Lando. In my opinion, it's simply hard to fight against. Offense teams are on pins and needles trying to make sure it doesn't get any free turns to RP, in which case, you better have a priority attacker (or, something heavily invested in bulk that can take a blow). If you do have a priority attacker, how do you get them in? If Lando decides to attack instead of setting up, chances are that it'll die switching in. This leaves revenge killing, but you need to keep in mind that the only priority user to cleanly 1HKO Lando is Mamoswine. If you're using Scizor, Lucario, or BandNite, you're gonna need some prior damage. Due to its SR neutrality, Spikes immunity, and SF cancelling out LO recoil on several of its stronger moves, where is it coming from? Well, basically, you can only throw out moves that will damage Lando. As the game goes on, however, and you get a better read of your opponent, this becomes a good deal simpler (are they willing to risk an HP Ice from my Thund-T? No? Volt-turn time).
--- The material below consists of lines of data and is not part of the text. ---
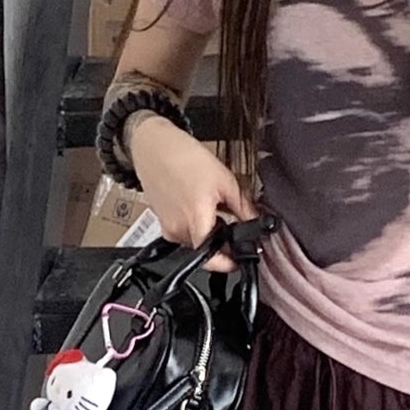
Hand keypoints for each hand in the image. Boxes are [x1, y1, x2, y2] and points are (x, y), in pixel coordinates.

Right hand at [124, 111, 256, 271]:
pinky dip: (195, 225)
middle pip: (204, 251)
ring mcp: (167, 227)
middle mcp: (178, 230)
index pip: (212, 260)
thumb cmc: (184, 158)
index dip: (228, 263)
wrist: (154, 145)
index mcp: (195, 221)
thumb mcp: (225, 180)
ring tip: (214, 210)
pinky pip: (182, 232)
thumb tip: (256, 223)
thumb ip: (243, 207)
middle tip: (233, 229)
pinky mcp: (162, 222)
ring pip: (194, 242)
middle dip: (221, 244)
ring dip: (207, 234)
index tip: (238, 261)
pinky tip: (199, 205)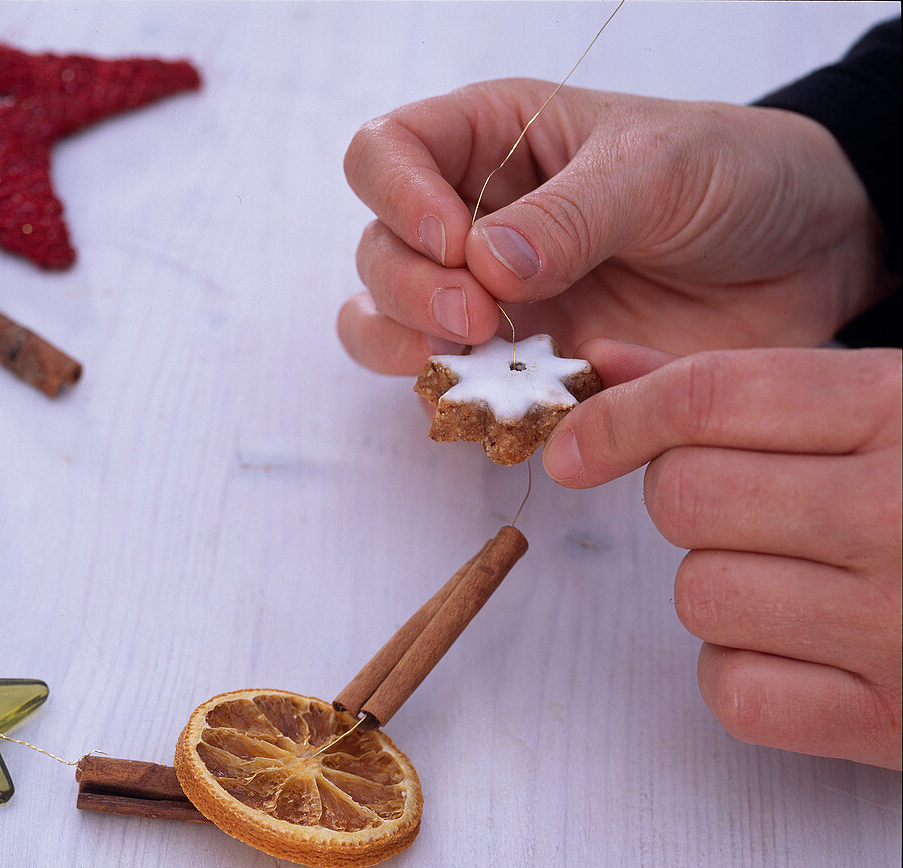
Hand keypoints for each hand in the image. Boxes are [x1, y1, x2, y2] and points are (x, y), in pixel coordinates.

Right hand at [338, 79, 895, 374]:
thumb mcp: (660, 169)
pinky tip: (507, 406)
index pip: (387, 154)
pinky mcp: (524, 367)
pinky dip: (465, 406)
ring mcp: (494, 301)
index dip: (397, 196)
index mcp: (493, 143)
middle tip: (477, 316)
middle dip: (407, 289)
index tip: (454, 241)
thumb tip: (484, 264)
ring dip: (406, 349)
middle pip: (378, 251)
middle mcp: (475, 223)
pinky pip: (460, 393)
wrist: (808, 258)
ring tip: (469, 361)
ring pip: (389, 327)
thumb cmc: (734, 177)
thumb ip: (571, 214)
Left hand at [542, 339, 900, 768]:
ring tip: (799, 574)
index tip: (575, 445)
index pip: (707, 398)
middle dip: (688, 498)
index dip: (617, 416)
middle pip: (684, 497)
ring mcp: (899, 626)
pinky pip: (734, 689)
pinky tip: (805, 645)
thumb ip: (740, 384)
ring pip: (700, 593)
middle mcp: (899, 513)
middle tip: (751, 506)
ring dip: (722, 583)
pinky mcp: (895, 722)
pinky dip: (746, 670)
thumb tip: (605, 363)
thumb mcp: (886, 403)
I feel like I'm slowly delving into battling 101, so I'll simply leave off here and say that's simply how I fight versus Lando.
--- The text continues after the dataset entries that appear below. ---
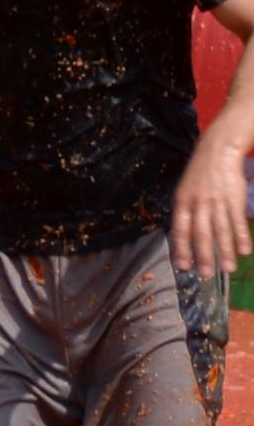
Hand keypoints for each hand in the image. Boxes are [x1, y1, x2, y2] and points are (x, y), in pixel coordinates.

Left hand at [171, 134, 252, 274]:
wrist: (217, 150)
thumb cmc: (200, 174)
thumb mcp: (185, 191)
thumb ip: (186, 212)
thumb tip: (186, 237)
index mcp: (182, 203)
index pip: (179, 230)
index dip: (181, 249)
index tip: (183, 266)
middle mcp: (197, 204)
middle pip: (200, 234)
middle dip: (203, 256)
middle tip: (205, 275)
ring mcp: (216, 201)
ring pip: (220, 231)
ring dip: (225, 252)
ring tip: (229, 269)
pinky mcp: (233, 198)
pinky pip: (237, 221)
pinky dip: (241, 236)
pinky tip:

However, most of those apply to a lot of threats in the metagame. So, what makes Lando special? Several things. The first the Ground Stab. Ground is actually quite a good stab, especially for a sweeper. Sure, tons of immunities floating around everywhere, but much less resistances than the average Stab. Next off is his dual typing. Ground makes him Electric immune, Flying makes him Ground and Spikes immune, and SR neutral. While the 4x ice weakness hurts, it matters much less when the only pokemon able to actually hit you with it are limited to Mamoswine and (the almighty) Weavile. It is also blessed with the one boosting move it needs to sweep, Rock Polish. It also has other sets with entirely different counters (Your beloved Celebi switchs in on an E-Belt U-turn? Say hi to Keldeo for me), as other's have said. Fighting Lando is often a guessing game, as I will never assume it's RP set until I have somewhat definite proof.

And, the crux of things. Are these qualities enough to ban it? Given everything else in the metagame, I feel like Landorus fits in fine, but I don't consider that a good thing. There are plenty of powerful threats in the metagame, but it all seems to balance out a bit. Again, I feel like Lando is powerful, dominating, but simply another top tier threat that needs to be adjusted to. If that means a more priority dominant metagame, well, several of the lower tiers already have this (RU just loves it), so it's not like its too bad.